[Page images and extracted text]
━━━━━━━━━━━━━━━━━━━━

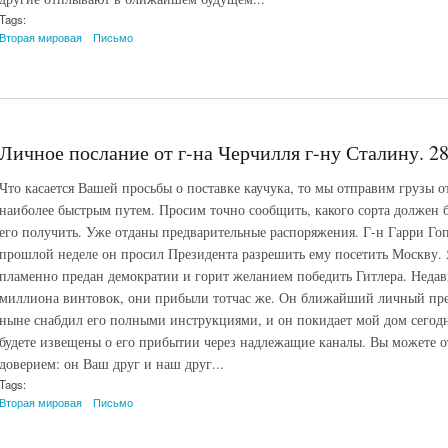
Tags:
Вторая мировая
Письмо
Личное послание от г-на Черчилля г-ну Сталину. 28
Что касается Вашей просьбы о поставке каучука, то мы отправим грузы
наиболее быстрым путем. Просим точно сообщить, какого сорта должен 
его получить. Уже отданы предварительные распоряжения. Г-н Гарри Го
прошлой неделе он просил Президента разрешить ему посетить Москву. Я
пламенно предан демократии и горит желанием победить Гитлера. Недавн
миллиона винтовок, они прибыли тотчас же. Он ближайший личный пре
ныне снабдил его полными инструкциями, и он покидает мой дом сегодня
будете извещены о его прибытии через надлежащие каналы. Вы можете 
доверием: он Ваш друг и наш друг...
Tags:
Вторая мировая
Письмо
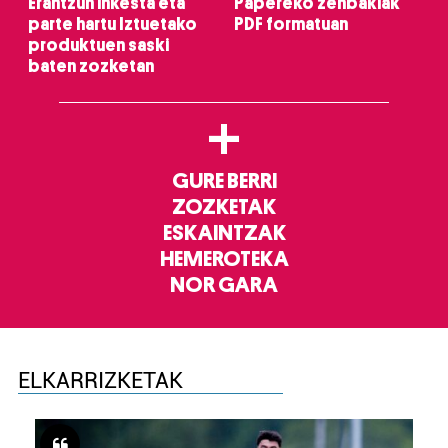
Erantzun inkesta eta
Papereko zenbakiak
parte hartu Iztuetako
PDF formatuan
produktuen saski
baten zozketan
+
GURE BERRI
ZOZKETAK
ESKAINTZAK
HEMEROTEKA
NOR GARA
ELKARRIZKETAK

━━━━━━━━━━━━━━━━━━━━

EXERCISE OBJECTIVE
Reproduce the stretch from the line containing "Erantzun inkesta eta" through the end of the entries, unchanged and line for line.

RESULT FOR THIS EXERCISE
Erantzun inkesta eta
Papereko zenbakiak
parte hartu Iztuetako
PDF formatuan
produktuen saski
baten zozketan
+
GURE BERRI
ZOZKETAK
ESKAINTZAK
HEMEROTEKA
NOR GARA
ELKARRIZKETAK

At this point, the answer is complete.